For starters, they've raised public consciousness about the plight of low-wage workers, who represent a growing section of the U.S. working class. They have helped to organize disproportionately young workers around class issues, many for the first time--and even taken some steps toward "making unions cool" to the Millennial generation, in the words of one union organizer. Within the campaigns, networks of militants are forming, with a sense, as Chicago Whole Foods worker and Fight for 15 activist Trish Kahle wrote, that "[t]he best place to push for the kind of union we want is from inside of it."

What's more, even if these campaigns are based to at least some extent on a strategy of "militant lobbying," there's still a positive element to this: winning legislative mandates for increasing the minimum wage and other demands--which have actually been achieved in some places--would be a step forward for all of labor.


WHETHER THESE low-wage campaigns can succeed in organizing actual, stable unions will ultimately depend on the willingness of workers to confront employers directly--and on the emergence of the kind of rank-and-file leadership necessary to make this happen.

Fight for 15 and OUR Walmart--which, after all, have only been around for a year or two--have yet to make that leap.
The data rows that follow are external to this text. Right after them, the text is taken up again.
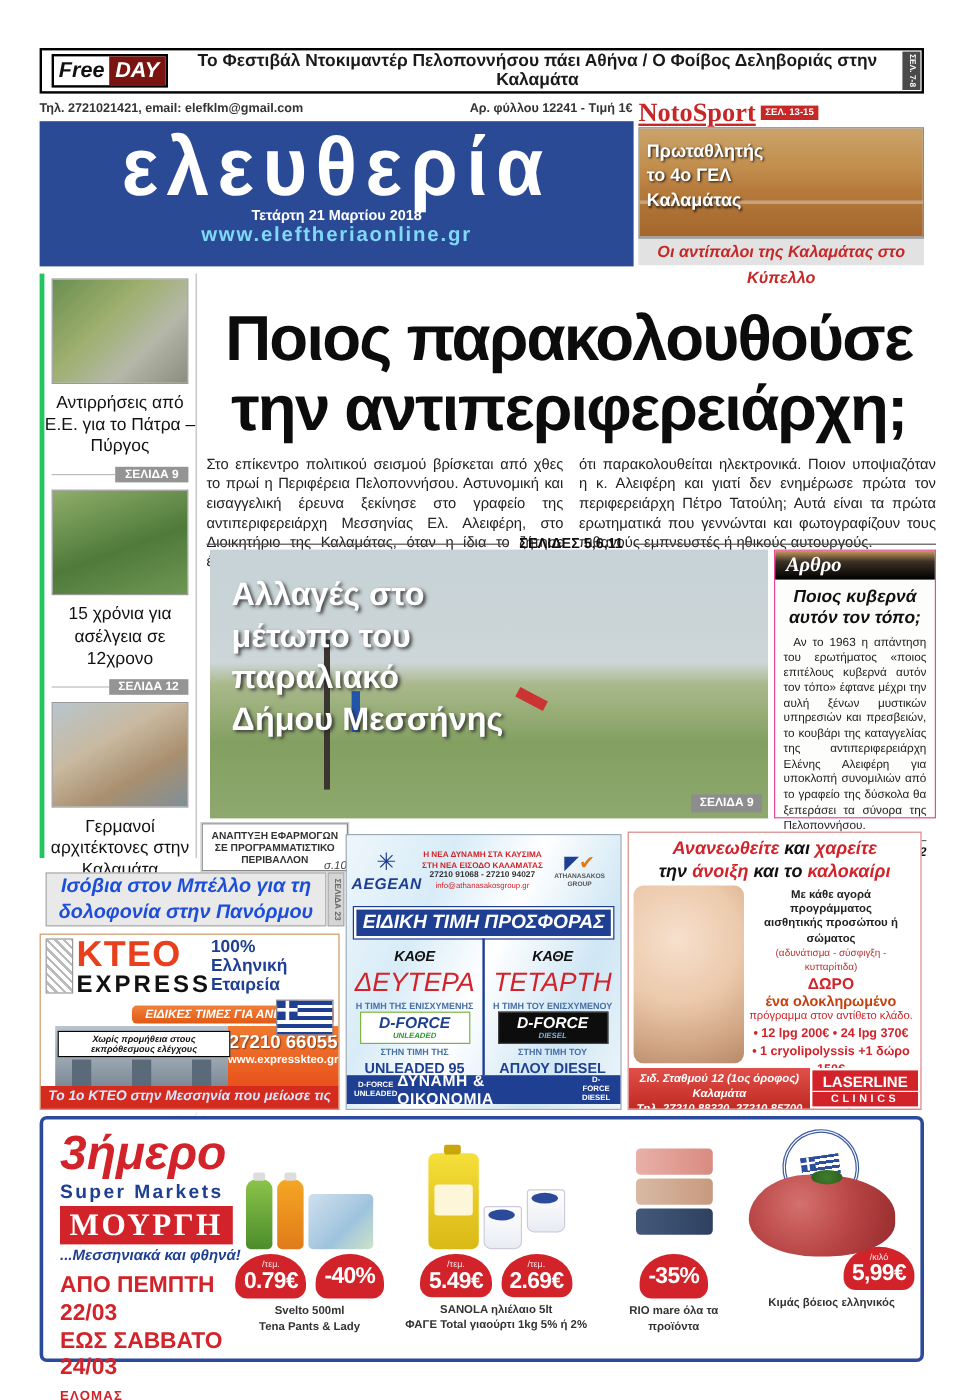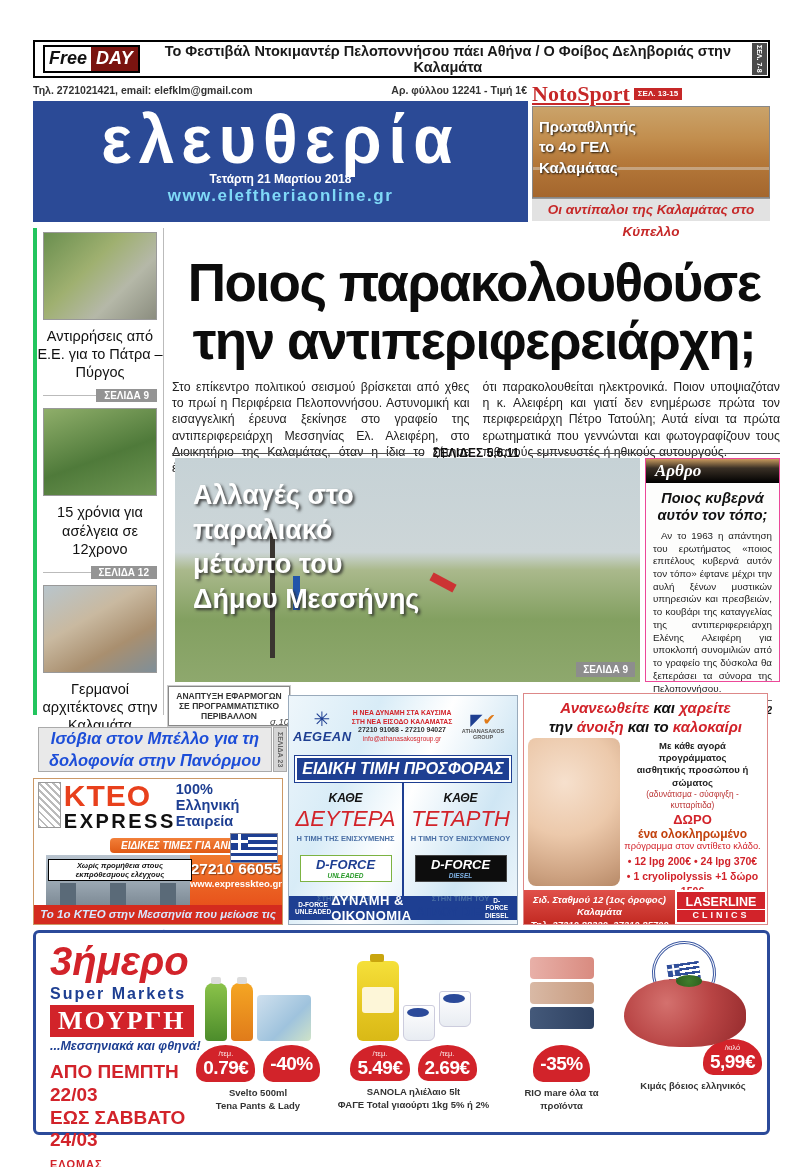--- a/index.html
+++ b/index.html
@@ -137,21 +137,21 @@
   #aeggrp .ic .tri{color:#1e3f92;} #aeggrp .ic .chk{color:#e07b1a;}
   #aeggrp .nm{font-size:5.5px;color:#555;font-weight:700;}
   #aegbanner{margin:0 6px;background:#1e3f92;border:2px solid #fff;box-shadow:0 0 0 1px #1e3f92;
              color:#fff;font-weight:800;font-style:italic;font-size:16px;text-align:center;padding:2px 0;}
   #aegcols{display:flex;height:114px;}
   .aegcol{flex:1;text-align:center;padding-top:6px;}
   .aegcol.right{border-left:2px solid #1e3f92;}
   .aegday .k{font-size:12px;font-weight:800;font-style:italic;color:#111;}
   .aegday .d{font-size:22px;font-weight:400;font-style:italic;color:#d2232a;}
   .aegsub{font-size:7.5px;font-weight:700;color:#4a6fa5;margin-top:2px;}
-  .dforce{margin:12px auto;width:90px;height:25px;position:relative;}
+  .dforce{margin:0 auto;width:90px;height:25px;position:relative;}
   .dforce.un{background:#fff;border:1px solid #7cb342;}
   .dforce.un .nm{color:#1e3f92;}
   .dforce.un .sb{color:#2a9a2a;}
   .dforce.di{background:#0d0d0d;border:1px solid #444;}
   .dforce.di .nm{color:#fff;}
   .dforce.di .sb{color:#7fb2e5;}
   .dforce .nm{font-size:13px;font-weight:800;font-style:italic;line-height:17px;}
   .dforce .sb{font-size:6.5px;font-weight:800;font-style:italic;line-height:1;}
   .aegprod{font-size:12px;font-weight:800;color:#1e3f92;margin-top:2px;}
   #aegfoot{height:24px;background:#1e3f92;display:flex;align-items:center;justify-content:space-between;
@@ -309,22 +309,22 @@
     <span class="txt">ΣΕΛΙΔΕΣ 5,6,11</span>
     <div class="rule"></div>
   </div>
 
   <div class="abs" id="feature">
     <div class="pole"></div>
     <div class="swing"></div>
     <div class="slide"></div>
     <div id="featcap">
       <div>Αλλαγές στο</div>
+      <div>μέτωπο του</div>
       <div>παραλιακό</div>
-      <div>μέτωπο του</div>
       <div>Δήμου Μεσσήνης</div>
     </div>
     <div id="featpage">ΣΕΛΙΔΑ 9</div>
   </div>
 
   <div class="abs" id="arthro">
     <div id="arthdr">Αρθρο</div>
     <div id="artitle">Ποιος κυβερνά αυτόν τον τόπο;</div>
     <div id="arbody">Αν το 1963 η απάντηση του ερωτήματος «ποιος επιτέλους κυβερνά αυτόν τον τόπο» έφτανε μέχρι την αυλή ξένων μυστικών υπηρεσιών και πρεσβειών, το κουβάρι της καταγγελίας της αντιπεριφερειάρχη Ελένης Αλειφέρη για υποκλοπή συνομιλιών από το γραφείο της δύσκολα θα ξεπεράσει τα σύνορα της Πελοποννήσου.</div>
     <div id="arfoot">ΣΕΛΙΔΑ 2</div>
And here's where their fate circles back to the decisions made at the AFL-CIO convention. As veteran labor activist Steve Early's excellent report on the AFL-CIO convention pointed out, very few of the convention's action sessions dealt with practical ways to strengthen existing unions, which still embrace more than 14 million workers. As Early wrote:

[D]umbing down the very concept of "membership," Working America-style, is not a "strategic shift" by the AFL-CIO. It's a shell game that has little to do with serious long-term efforts to build workplace organization in the absence of employer recognition and bargaining rights.

Building "workplace organization in the absence of employer recognition and bargaining rights" is precisely the aim of those who want unionization in the low-wage retail sector. But this will be made all the more difficult if the country's most important national labor federation is de-emphasizing workplace organization among its own members. That raises the question again: What should activists in Fight for 15 and OUR Walmart be aspiring to join?

Low-wage workers who want to unionize aren't bystanders in this process. As Trish Kahle recounted for an In These Times roundtable discussion:

Chicago Dunkin Donuts workers' air conditioning went off during a heat wave, and they phoned the union office and said, "We are going on strike. We put a padlock on the door. We need you to come down and support us." That shows a level of worker-driven activity that is not present at every workplace. And so the question for me is how we actually get to that level. I'm not sure the PR tactic that relies on the goodwill of politicians and community organizations is the best or most direct way.

If the labor movement emphasized that kind of workplace organization--among existing members as well as potential members--it would be in a much better position to confront the business and political forces that are bent on its destruction.